(Supplied data Opens)

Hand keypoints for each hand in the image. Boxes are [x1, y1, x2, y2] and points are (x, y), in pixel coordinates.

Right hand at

(Supplied data Closes)
(Supplied data Opens)

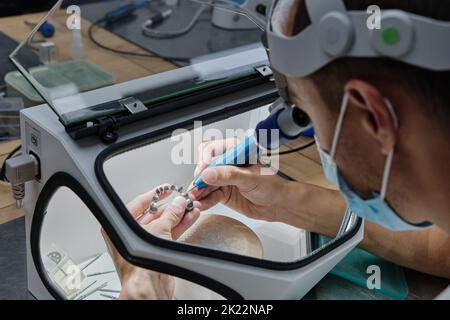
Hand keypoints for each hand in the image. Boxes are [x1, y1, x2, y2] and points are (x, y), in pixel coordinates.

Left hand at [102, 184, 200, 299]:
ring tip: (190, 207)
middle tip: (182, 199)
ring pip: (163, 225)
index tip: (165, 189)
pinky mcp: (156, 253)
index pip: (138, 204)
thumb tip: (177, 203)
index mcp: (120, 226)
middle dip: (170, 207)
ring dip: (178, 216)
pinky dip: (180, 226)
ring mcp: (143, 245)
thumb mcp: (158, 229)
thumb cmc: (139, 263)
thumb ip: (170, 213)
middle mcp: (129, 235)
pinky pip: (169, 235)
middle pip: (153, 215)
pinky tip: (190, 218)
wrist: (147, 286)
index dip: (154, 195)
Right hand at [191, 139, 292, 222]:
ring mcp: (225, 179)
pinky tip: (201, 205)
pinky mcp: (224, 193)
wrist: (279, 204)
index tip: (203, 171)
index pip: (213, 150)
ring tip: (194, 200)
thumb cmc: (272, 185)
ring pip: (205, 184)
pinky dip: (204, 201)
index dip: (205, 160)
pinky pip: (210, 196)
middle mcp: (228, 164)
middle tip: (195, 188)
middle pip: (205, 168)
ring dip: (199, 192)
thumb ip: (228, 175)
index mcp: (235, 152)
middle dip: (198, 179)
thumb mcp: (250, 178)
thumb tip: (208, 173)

(Supplied data Closes)

Working from the data above, extract solely the lines from the one containing "index mcp: (120, 226)" through the one containing "pinky dip: (204, 201)", exactly as they appear, both included.

index mcp: (120, 226)
middle dip: (170, 207)
ring dip: (178, 216)
pinky dip: (180, 226)
ring mcp: (143, 245)
thumb mcp: (158, 229)
thumb cmc: (139, 263)
thumb ip: (170, 213)
middle mcp: (129, 235)
pinky pip: (169, 235)
middle pip: (153, 215)
pinky tip: (190, 218)
wrist: (147, 286)
index dip: (154, 195)
Right hand at [191, 139, 292, 222]:
ring mcp: (225, 179)
pinky tip: (201, 205)
pinky mcp: (224, 193)
wrist: (279, 204)
index tip: (203, 171)
index pip: (213, 150)
ring tip: (194, 200)
thumb cmc: (272, 185)
ring pip: (205, 184)
pinky dip: (204, 201)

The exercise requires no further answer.